- Par où commencer, lieutenant ?
- Pas trop le choix, sauf si tu veux tout débroussailler avec la force de tes bras, mais tu ne m’as pas l’air d’en être capable.
- C’pas cool, lieutenant, dit un soldat en pleurant.
- Suivons ce sentier, messieurs, s’il est tracé c’est qu’il doit bien mener quelque part.
- Pas bête, ça tient la route.
- Vous êtes vraiment perspicace, lieutenant.
- Vraiment pas des malins dans la Marine, je comprend presque quand les pirates prennent le dessus sur nous, malgré que certains ne soient vraiment que des brutes sans cerveau. Sinon, une île assez étrange, puisque la végétation est vraiment dense - à tel point que la luminosité ne passe pas - et que la circulation des chemins de terre est vraiment délicate. En d’autres termes, si l’on veut faire au plus vite, nous sommes obligés de suivre un chemin qu’on ne connaît pas, vers un lieu qui sera peut-être celui de notre mort. À choisir, je serais bien resté sur le navire, mais bon.
Cette situation ne me plaît pas du tout, pensais-je à cet instant. Inutile d’effrayer davantage les soldats, je pense que le lieu en lui-même doit suffisamment solliciter leur imagination. Le gouvernement n’a pas la main mise sur cette île, aucune garnison n’y est jusqu’à présent, ça nous aurait été d’une grande aide. J’appréhende beaucoup le contact avec les types du coin, ils savent se défendre tout seul et je ne suis pas certain qu’ils apprécient la venue d’étrangers, surtout la marine. En effet, c’est rarement bon signe quand on arrive, je me dois de l’avouer.
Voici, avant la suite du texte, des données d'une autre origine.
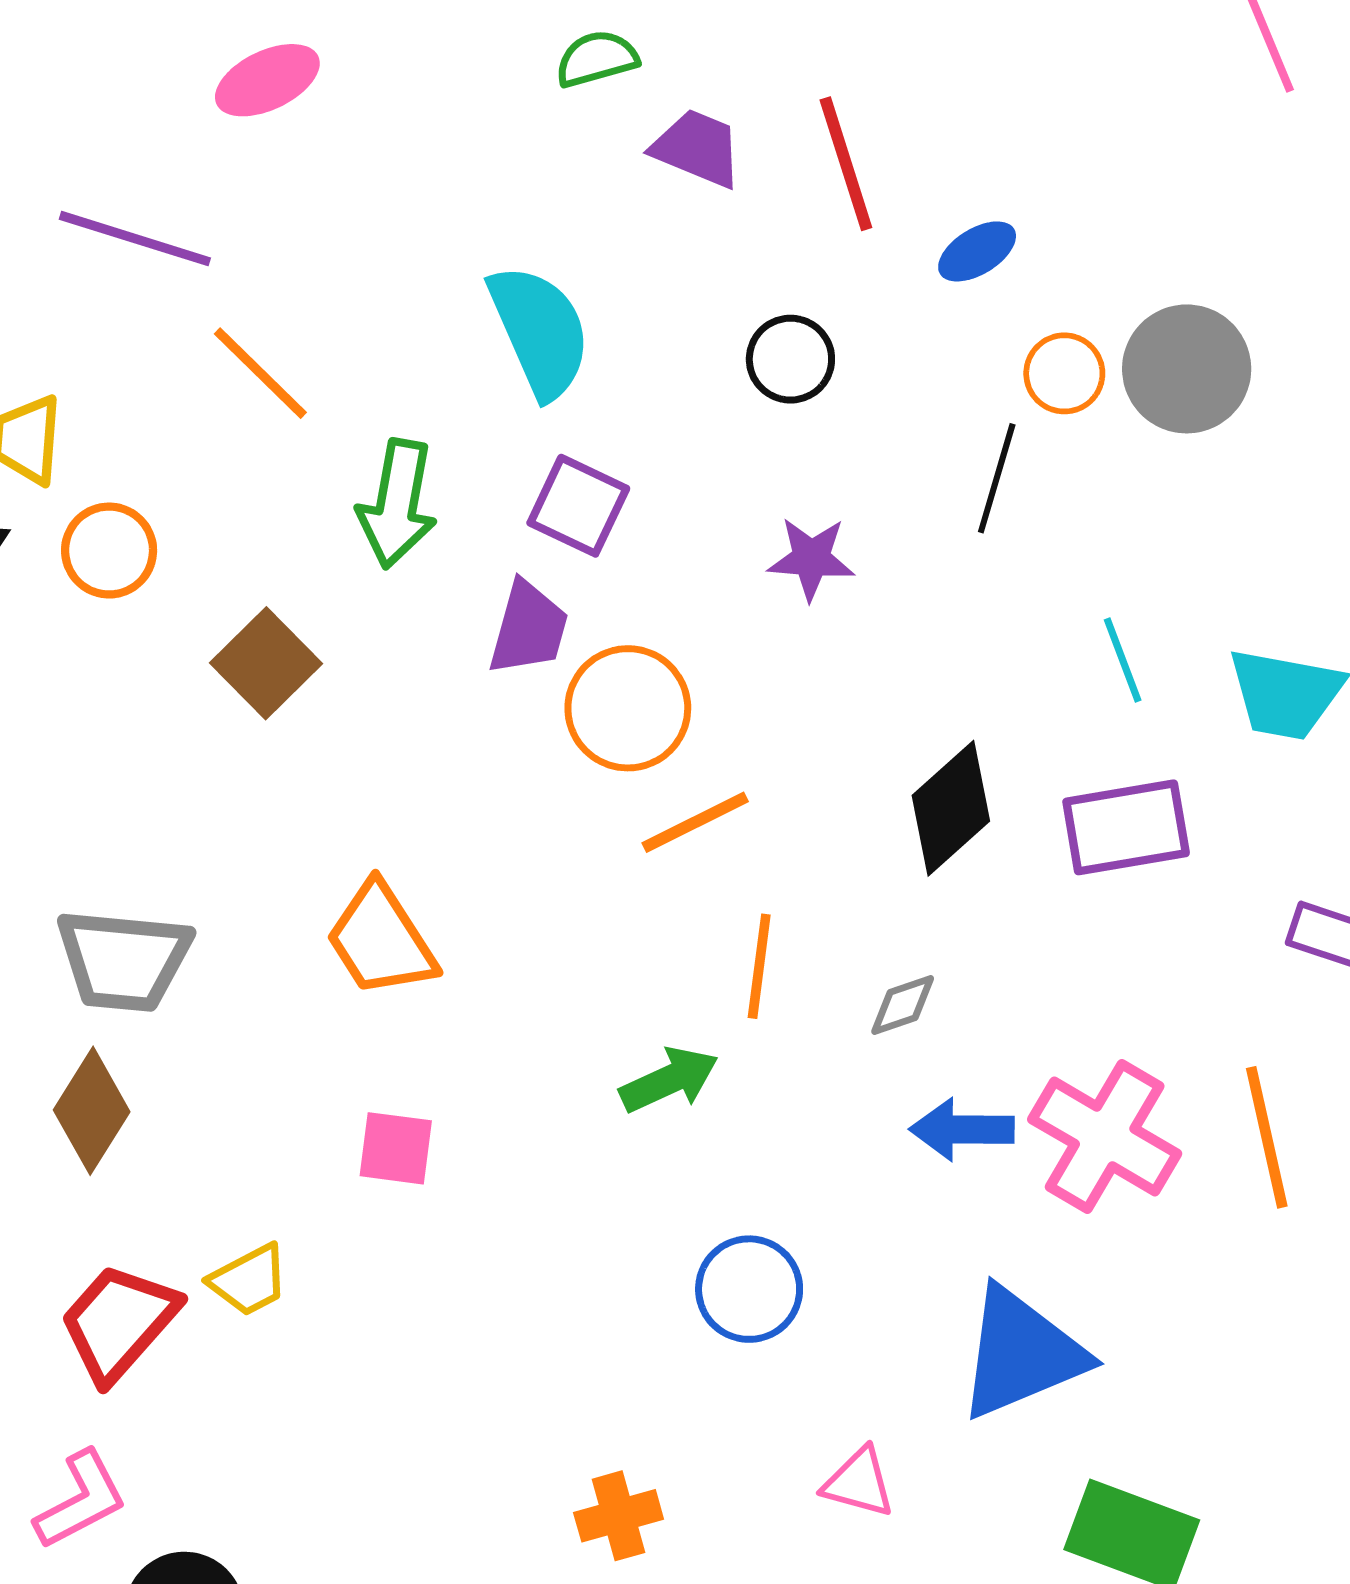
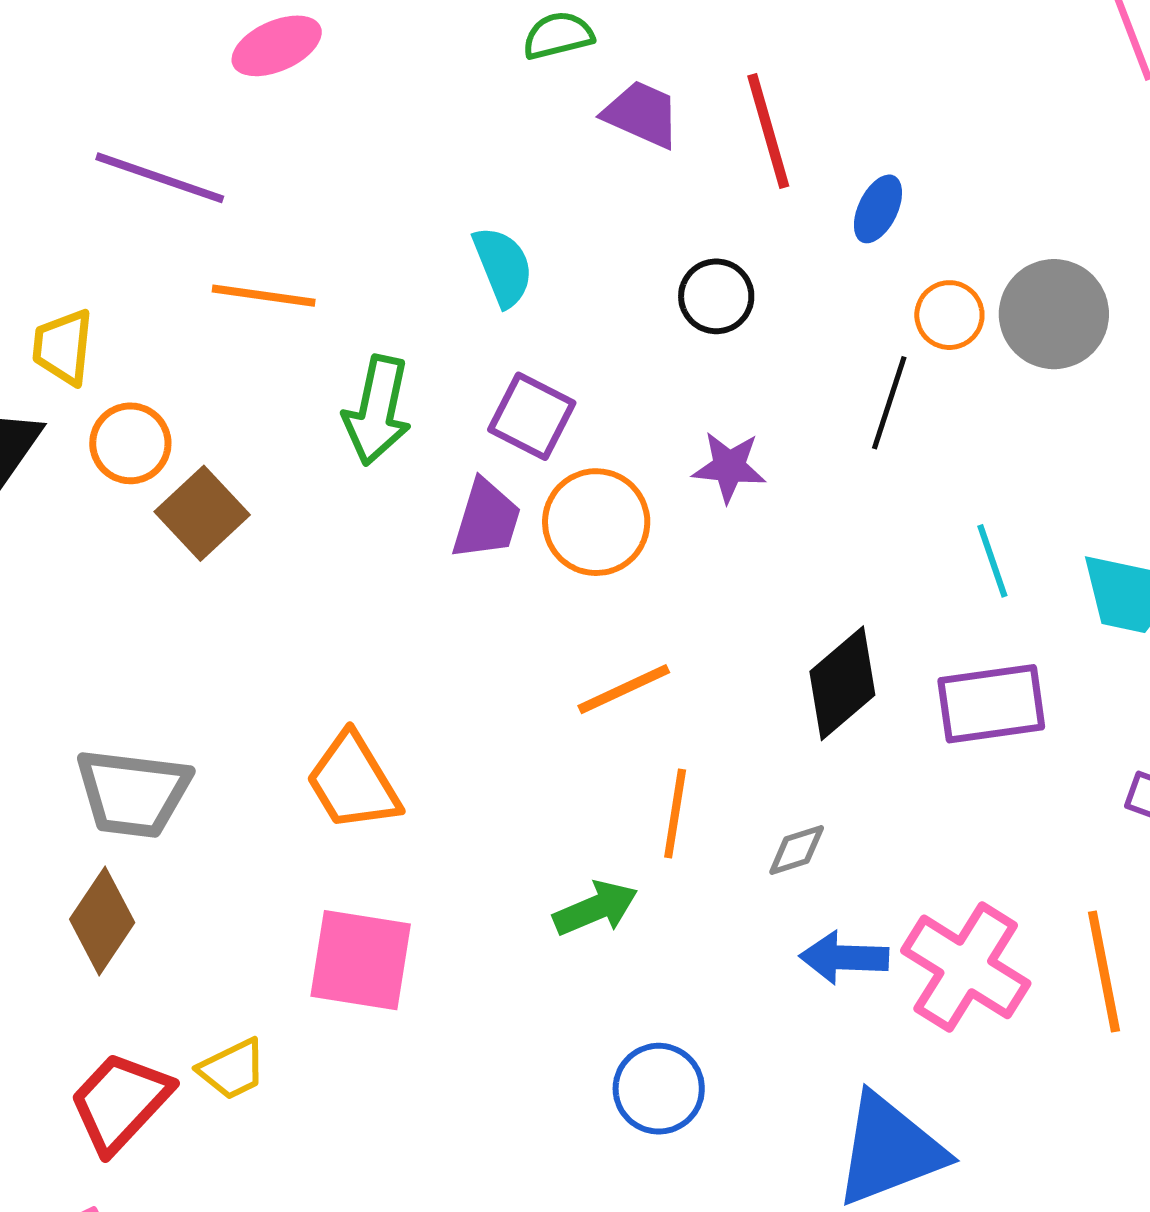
blue ellipse: (977, 251) -> (878, 209), turned -34
cyan semicircle: (540, 331) -> (503, 266), size x0.7
orange line: (260, 373) -> (264, 296), turned -38
brown square: (266, 663) -> (202, 513), moved
orange circle: (628, 708) -> (596, 522), moved
pink square: (396, 1148) -> (361, 960), size x1.6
Oh ? Sympathiques ces petits éclairages. Des petites lumières autour de nous, je pense que ce sont des yeux d’animaux qui ont dû s’adapter à ce milieu sombre. D’autres passent devant nous, s’arrêtent quelques instants, pis repartent dans la broussailles. Des battements de hache se font entendre au fil de notre marche, ça résonne un peu partout, on ne peut vraiment localiser la source du bruit. On continue d’avancer avec prudence sur ce long et interminable sentier. Je ne sais pas trop combien d’heures et de minutes se sont écoulées depuis le début notre marche, notre perception du temps est troublée par le manque de lumière, on ne ressent que la fatigue comme indicateur.
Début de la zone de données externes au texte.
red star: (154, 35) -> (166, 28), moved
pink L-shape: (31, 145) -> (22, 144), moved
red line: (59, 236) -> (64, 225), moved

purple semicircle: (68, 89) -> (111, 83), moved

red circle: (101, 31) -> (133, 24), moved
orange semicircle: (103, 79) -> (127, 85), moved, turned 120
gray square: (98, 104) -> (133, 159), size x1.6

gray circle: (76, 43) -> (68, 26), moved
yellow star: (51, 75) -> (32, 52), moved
Tenez bon, messieurs. Vous entendez ? On approche du but.
- Fait chier ! Je déteste mentir, et là, je crois que c’est pour une bonne raison, le moral des troupes est presque au plus bas, à cause de cet effort éprouvant. Mais à ma plus grande surprise, quelques minutes plus tard, il semblerait que nous arrivons à l’entrée d’un village. On aperçoit des personnes qui portent des rondelles de bois, d’autres qui trainent à plusieurs des arbres coupés, grâce à un système à roues. Lorsqu’ils remarquent notre présence, ils se figent, certains visages se décomposent, c’est très mauvais signe. Des discussions s’entament entre les villageois, d’autres commencent à courir, des cris, des pleurs, les soldats commencent à perdre patience et à tenir leurs armes, j’ordonne immédiatement de les abaisser.
- LA MARIIIIIIIINE !!!
- DU SANG VA ENCORE COULER !
- PROTÉGEZ VOS FEMMES ET ENFANTS, PRÉVENEZ LE MAIRE !
- Hein ? Mais… Mais qu’est-ce qu’ils racontent ?
Je crois un peu mieux saisir la situation.
- Hm. Endaur, n’est-ce pas ? Vice-lieutenant, dites-moi si je me trompe, mais cette île a été le lieu d’un véritable bain de sang il y a de ça quelques mois ?
- Tout juste. Il semblerait que le pirate Izumi a pu s’en tirer sans sans que l’on sache comment.
- Soldats, reculez et soyez attentifs aux ordres du vice-lieutenant, aucun bain de sang n’est prévu à ce jour. Je préfère attendre leur « maire ».